WHAT TO DO: Within the data that follows, tally every line containing "định". Provide only the tally.
-------- EXTRACTED ENTRIES
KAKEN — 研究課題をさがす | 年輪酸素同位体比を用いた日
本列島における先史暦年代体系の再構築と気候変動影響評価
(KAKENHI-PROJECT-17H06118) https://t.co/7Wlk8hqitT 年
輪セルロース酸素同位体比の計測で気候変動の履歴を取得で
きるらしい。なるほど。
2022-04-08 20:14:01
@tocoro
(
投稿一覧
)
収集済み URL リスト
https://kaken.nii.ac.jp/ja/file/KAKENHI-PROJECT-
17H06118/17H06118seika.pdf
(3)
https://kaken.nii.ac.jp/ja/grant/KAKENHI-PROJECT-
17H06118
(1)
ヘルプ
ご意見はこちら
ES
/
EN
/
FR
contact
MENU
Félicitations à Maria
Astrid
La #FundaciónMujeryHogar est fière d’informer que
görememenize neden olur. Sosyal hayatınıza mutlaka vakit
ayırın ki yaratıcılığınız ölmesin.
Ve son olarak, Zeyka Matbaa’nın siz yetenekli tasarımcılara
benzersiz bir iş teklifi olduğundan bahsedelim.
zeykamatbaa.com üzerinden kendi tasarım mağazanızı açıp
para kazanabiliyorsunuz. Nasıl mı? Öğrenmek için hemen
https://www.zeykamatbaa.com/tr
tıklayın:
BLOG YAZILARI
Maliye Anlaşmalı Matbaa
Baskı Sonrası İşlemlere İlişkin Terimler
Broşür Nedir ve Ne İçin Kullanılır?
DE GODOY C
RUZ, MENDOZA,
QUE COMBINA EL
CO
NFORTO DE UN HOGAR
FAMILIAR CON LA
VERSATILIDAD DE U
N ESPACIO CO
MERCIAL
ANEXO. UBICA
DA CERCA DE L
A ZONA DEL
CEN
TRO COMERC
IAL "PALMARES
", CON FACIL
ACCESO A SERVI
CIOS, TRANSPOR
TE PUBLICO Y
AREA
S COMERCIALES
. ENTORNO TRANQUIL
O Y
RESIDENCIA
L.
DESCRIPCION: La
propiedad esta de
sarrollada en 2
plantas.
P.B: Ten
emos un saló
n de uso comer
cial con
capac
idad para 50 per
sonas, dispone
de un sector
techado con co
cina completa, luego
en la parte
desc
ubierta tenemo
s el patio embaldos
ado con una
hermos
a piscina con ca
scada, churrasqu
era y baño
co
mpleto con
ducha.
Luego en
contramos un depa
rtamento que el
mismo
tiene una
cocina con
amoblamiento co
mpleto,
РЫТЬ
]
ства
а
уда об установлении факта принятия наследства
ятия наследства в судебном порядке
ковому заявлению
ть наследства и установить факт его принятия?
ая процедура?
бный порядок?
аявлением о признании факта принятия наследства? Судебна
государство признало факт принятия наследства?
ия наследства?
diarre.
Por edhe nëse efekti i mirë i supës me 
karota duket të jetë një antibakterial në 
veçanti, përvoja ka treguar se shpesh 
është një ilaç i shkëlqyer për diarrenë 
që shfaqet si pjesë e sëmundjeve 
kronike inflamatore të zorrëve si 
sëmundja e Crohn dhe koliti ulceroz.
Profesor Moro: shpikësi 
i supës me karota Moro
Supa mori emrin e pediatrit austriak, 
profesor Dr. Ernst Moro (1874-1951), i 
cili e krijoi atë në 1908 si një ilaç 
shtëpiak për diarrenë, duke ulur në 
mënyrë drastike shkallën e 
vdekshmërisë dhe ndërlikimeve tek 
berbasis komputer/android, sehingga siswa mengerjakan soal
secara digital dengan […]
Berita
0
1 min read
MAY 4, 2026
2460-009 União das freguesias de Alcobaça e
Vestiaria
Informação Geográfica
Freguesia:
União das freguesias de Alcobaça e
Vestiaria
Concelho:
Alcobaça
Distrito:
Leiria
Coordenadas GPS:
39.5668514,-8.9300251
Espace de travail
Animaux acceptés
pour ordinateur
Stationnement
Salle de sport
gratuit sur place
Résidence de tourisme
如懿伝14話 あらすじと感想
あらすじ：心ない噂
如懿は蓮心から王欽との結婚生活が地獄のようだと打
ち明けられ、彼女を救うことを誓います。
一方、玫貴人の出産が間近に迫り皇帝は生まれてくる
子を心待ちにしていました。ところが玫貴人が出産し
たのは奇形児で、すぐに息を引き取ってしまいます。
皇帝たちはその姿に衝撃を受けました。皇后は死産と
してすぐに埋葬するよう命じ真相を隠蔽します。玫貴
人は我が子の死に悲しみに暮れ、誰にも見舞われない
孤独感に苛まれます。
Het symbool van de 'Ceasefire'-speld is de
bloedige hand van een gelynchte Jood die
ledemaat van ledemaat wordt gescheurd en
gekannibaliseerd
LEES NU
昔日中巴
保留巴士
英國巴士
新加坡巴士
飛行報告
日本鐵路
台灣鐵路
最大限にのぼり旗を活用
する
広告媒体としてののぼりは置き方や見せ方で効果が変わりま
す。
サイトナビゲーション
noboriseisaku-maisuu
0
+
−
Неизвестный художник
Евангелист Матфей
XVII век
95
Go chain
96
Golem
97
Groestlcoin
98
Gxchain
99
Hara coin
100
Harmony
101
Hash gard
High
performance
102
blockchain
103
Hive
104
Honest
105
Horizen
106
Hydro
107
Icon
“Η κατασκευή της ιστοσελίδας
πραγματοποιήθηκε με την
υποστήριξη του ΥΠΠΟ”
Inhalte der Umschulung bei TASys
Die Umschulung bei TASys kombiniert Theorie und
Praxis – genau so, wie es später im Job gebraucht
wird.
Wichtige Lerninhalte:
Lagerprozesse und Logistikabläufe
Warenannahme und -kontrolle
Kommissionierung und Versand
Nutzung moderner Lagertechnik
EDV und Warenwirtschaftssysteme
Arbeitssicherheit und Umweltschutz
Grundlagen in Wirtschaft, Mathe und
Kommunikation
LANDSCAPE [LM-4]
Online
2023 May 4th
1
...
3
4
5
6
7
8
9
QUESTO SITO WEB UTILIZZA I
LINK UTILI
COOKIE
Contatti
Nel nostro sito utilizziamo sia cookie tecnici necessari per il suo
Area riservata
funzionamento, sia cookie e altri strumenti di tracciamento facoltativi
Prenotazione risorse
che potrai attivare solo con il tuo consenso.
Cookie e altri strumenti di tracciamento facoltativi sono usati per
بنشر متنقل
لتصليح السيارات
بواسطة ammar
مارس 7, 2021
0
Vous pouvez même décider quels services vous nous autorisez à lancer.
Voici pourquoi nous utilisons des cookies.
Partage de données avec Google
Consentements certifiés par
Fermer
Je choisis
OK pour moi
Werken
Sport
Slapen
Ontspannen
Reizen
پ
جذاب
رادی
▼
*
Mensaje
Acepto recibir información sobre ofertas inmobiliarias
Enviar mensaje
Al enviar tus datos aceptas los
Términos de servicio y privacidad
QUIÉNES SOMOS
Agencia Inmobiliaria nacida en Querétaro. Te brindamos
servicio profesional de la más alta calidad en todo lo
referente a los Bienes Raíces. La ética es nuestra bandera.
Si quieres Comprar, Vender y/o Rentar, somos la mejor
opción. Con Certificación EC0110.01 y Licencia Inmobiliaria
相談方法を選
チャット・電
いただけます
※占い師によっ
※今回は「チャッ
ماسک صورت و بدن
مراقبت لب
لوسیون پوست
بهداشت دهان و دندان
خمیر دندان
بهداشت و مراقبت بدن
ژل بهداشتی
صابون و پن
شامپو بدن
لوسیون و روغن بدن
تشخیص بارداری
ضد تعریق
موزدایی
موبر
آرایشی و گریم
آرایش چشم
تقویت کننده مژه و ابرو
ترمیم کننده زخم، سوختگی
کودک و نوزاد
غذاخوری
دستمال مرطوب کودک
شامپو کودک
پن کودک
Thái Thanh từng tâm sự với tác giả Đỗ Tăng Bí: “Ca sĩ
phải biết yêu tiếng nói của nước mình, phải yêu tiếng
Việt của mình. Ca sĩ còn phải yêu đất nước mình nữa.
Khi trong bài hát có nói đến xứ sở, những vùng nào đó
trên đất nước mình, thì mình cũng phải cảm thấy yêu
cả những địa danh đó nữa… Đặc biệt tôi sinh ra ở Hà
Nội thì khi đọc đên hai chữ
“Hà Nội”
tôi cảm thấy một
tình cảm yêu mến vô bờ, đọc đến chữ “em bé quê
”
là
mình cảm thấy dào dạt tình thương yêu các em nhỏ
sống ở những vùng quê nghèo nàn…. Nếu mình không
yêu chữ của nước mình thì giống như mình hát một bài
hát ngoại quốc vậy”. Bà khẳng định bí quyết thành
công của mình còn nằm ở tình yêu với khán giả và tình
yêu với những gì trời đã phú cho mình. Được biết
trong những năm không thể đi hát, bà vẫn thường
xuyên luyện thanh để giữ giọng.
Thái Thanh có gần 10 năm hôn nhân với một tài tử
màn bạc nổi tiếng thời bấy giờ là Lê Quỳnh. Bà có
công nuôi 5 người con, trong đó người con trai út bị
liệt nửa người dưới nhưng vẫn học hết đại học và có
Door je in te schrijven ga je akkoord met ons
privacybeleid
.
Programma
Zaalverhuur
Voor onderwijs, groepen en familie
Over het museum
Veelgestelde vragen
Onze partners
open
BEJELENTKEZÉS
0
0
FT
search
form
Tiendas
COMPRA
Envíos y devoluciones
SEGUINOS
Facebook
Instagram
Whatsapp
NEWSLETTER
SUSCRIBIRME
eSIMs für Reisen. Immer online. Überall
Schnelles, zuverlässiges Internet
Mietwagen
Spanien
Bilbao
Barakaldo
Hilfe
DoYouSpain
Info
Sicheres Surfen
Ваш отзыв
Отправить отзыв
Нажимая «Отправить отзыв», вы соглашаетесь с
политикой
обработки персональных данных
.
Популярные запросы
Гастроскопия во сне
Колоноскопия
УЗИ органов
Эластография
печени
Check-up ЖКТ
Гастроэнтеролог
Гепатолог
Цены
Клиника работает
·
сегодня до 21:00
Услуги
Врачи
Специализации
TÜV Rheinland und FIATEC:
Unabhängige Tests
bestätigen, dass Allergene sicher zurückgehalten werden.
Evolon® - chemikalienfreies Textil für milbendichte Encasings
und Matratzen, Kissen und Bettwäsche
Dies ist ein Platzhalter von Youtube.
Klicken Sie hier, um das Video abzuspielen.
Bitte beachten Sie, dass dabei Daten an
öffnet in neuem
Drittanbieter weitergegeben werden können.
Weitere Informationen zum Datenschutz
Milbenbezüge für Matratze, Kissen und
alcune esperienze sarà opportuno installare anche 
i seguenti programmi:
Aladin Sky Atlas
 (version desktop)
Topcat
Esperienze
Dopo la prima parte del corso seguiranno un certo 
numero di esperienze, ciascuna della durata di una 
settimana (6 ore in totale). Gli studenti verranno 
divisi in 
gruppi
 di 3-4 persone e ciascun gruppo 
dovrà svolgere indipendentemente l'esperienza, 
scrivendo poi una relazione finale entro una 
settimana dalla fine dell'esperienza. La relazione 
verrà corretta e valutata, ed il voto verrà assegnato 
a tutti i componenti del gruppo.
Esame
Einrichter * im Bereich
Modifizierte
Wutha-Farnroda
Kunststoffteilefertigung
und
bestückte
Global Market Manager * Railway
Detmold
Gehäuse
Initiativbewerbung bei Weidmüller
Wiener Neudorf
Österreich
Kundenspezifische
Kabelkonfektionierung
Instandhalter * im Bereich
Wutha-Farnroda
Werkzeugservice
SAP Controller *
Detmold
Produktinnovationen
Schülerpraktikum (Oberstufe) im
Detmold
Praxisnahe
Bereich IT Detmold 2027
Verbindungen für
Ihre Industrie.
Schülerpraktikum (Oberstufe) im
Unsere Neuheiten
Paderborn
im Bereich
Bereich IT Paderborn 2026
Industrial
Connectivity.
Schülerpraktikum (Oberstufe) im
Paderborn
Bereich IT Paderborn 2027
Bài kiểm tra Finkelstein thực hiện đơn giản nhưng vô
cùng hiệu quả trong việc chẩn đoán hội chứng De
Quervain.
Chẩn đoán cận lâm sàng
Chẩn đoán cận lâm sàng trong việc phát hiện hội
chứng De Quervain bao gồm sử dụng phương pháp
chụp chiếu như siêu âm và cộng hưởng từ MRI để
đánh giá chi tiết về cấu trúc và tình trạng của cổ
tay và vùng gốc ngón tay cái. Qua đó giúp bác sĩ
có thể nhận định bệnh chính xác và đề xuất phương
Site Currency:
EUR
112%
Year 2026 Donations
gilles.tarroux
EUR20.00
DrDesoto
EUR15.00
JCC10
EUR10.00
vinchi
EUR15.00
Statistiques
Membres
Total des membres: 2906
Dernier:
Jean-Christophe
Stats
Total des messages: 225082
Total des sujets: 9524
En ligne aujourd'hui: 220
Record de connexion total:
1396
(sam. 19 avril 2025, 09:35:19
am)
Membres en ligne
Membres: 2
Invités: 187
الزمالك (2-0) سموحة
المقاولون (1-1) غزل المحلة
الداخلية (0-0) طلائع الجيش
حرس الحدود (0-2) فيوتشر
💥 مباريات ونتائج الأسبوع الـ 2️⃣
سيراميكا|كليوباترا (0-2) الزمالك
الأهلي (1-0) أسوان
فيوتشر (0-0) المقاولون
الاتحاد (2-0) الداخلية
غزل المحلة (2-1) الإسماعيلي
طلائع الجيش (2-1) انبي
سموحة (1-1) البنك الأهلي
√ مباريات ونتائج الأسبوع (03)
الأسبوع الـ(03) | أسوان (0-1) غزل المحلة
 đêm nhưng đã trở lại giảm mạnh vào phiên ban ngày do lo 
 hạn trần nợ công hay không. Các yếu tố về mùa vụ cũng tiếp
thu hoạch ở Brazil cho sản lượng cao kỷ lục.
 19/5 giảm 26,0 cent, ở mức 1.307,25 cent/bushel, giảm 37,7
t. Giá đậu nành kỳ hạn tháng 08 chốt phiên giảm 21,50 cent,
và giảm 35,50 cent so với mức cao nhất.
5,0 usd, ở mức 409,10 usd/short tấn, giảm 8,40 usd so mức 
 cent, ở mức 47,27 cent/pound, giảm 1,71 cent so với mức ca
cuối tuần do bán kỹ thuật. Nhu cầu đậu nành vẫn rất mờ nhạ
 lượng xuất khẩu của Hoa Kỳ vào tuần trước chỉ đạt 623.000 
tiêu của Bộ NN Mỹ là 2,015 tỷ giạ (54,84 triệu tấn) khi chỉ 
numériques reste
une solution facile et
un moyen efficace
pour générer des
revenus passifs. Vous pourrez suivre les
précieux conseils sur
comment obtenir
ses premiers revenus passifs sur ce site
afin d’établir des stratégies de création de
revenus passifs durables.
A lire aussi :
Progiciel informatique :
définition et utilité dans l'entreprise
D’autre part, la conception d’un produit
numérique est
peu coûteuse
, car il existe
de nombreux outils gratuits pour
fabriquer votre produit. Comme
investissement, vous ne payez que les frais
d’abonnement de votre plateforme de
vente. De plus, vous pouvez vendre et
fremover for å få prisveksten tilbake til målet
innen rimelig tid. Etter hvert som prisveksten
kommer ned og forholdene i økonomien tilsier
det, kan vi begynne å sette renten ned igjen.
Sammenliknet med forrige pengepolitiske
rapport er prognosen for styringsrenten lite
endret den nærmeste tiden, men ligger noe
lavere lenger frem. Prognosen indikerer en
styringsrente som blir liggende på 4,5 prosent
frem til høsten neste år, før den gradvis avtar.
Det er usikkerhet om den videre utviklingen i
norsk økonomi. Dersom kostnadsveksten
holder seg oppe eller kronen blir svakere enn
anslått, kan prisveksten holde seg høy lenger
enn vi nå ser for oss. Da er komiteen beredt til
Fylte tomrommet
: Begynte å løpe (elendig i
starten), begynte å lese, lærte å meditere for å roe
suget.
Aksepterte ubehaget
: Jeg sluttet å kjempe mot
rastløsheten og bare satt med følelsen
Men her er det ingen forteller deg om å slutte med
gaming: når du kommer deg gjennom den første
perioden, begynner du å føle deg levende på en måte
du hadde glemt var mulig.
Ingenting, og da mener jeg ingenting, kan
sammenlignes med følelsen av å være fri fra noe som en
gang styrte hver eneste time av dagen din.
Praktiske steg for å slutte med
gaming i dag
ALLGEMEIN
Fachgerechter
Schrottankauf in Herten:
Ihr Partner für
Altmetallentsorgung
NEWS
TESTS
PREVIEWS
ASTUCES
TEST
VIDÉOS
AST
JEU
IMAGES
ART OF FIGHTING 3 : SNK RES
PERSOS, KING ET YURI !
----------------
SOLVED EXERCISE: 2